_Selected passage_

===============

Safeguard Your Private Data, Programmers: Discover Secret Scanning
Previously on...
In my previous blogs, you may have noticed my growing interest in security and privacy topics. Of course, there is my already existing passion for DevOps. However, in my latest blog post, I outlined how DotNet 6 offers possibilities to store sensitive data outside the committable configuration: e.g. appsettings.json
. In this post, I will combine all three topics and discuss possibilities for cleaning the Git history of sensitive information.
Context
Secrets may be stored intentionally for convenience, but they can also be hidden in text files, Slack messages, and debug application logs, or may simply be forgotten. Git's design promotes the free distribution of code and that makes it easy for secrets to be leaked.
Attackers can exploit those leaks to gain access to sensitive information. By this personal services can be targeted. Code reviews will not detect secrets buried in Git's history.
I want to give a real-world scenario where storing a token leads to data leakage, discussed in the following article: 7 Real-Life Data Breaches Caused by Insider Threats | Ekran System. Let me take the case of Slack.
In December 2022, Slack's security team detected suspicious activity on the company's GitHub account, revealing that a malicious actor had gained unauthorized access to the company's resources by stealing Slack employees' tokens.
The investigation of this cybersecurity incident showed the perpetrators stole Slack's private code repositories which often contain sensitive information. Slack did not disclose the type of information stolen or disclosed further information on who the vendor was or what services or products they provided. This decision may be due to several factors, such as preserving the integrity of ongoing investigations, preventing additional harm, or maintaining the confidentiality of affected parties. Publicly revealing certain details could inadvertently aid the perpetrators or heighten the risk of subsequent attacks.
Protect the remote GIT repository
These days a lot of tooling exists to help you protect your GIT repositories from containing sensitive data. I mention Windows Defender for Azure DevOps, GitLeaks for AWS/Azure and Advanced Security on Github.
Windows Defender for Azure DevOps
Microsoft has a product called Windows defender that offers a plugin for Azure Devops
Defender for DevOps empowers developers prioritize critical code fixes with Pull Request annotations and assign developer ownership by triggering custom workflows.
Enabling it is quite easy. Look at the following page to know more.
Configure the Microsoft Security DevOps Azure DevOps extension | Microsoft Learn
GitLeaks
I will not discuss the AWS part. I am Azure focussed, so that is what I discuss in this post.
Here you find a summary of the video
As a developer, I do not always have the rights or the power to change the environment to leverage an enterprise tool like Windows Defender.
However, there is a public repository available on GitHub called GitLeaks. Let me copy and paste their definitions:
Gitleaks is a SAST tool for detecting and preventing hardcoded secrets like passwords, api keys, and tokens in git repos. Gitleaks is an easy-to-use, all-in-one solution for detecting secrets, past or present, in your code.

===============

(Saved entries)
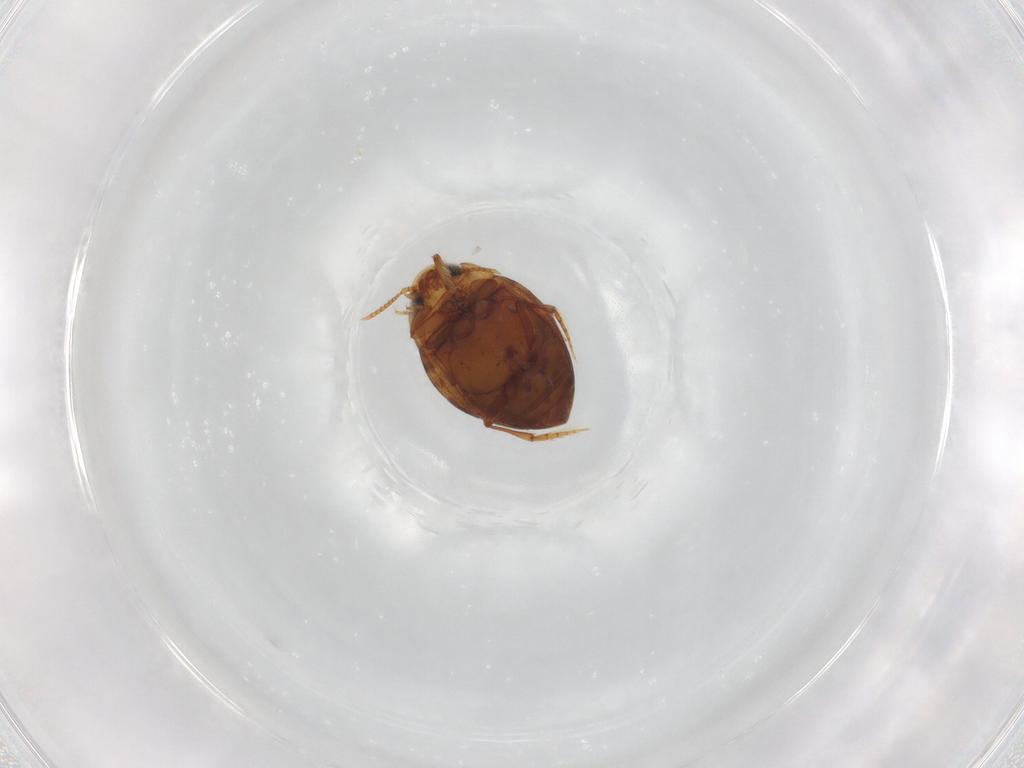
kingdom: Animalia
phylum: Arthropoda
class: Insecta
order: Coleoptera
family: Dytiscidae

===============

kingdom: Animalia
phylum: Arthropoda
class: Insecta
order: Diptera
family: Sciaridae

===============

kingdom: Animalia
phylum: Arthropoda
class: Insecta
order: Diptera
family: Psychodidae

===============

_What to work on_
**a.** Print the secret scanning article word for word, starting at the words "In my previous" and stopping after "to be leaked.".
**b.** According to the secret scanning article, why does the author turn to GitLeaks instead of Windows Defender? Answer in one to three sentences.

_The results_
**a.**
In my previous blogs, you may have noticed my growing interest in security and privacy topics. Of course, there is my already existing passion for DevOps. However, in my latest blog post, I outlined how DotNet 6 offers possibilities to store sensitive data outside the committable configuration: e.g. appsettings.json
. In this post, I will combine all three topics and discuss possibilities for cleaning the Git history of sensitive information.
Context
Secrets may be stored intentionally for convenience, but they can also be hidden in text files, Slack messages, and debug application logs, or may simply be forgotten. Git's design promotes the free distribution of code and that makes it easy for secrets to be leaked.

**b.** As a developer, the author does not always have the rights or the power to change the environment to use an enterprise tool like Windows Defender. GitLeaks, by contrast, is available as a public repository on GitHub.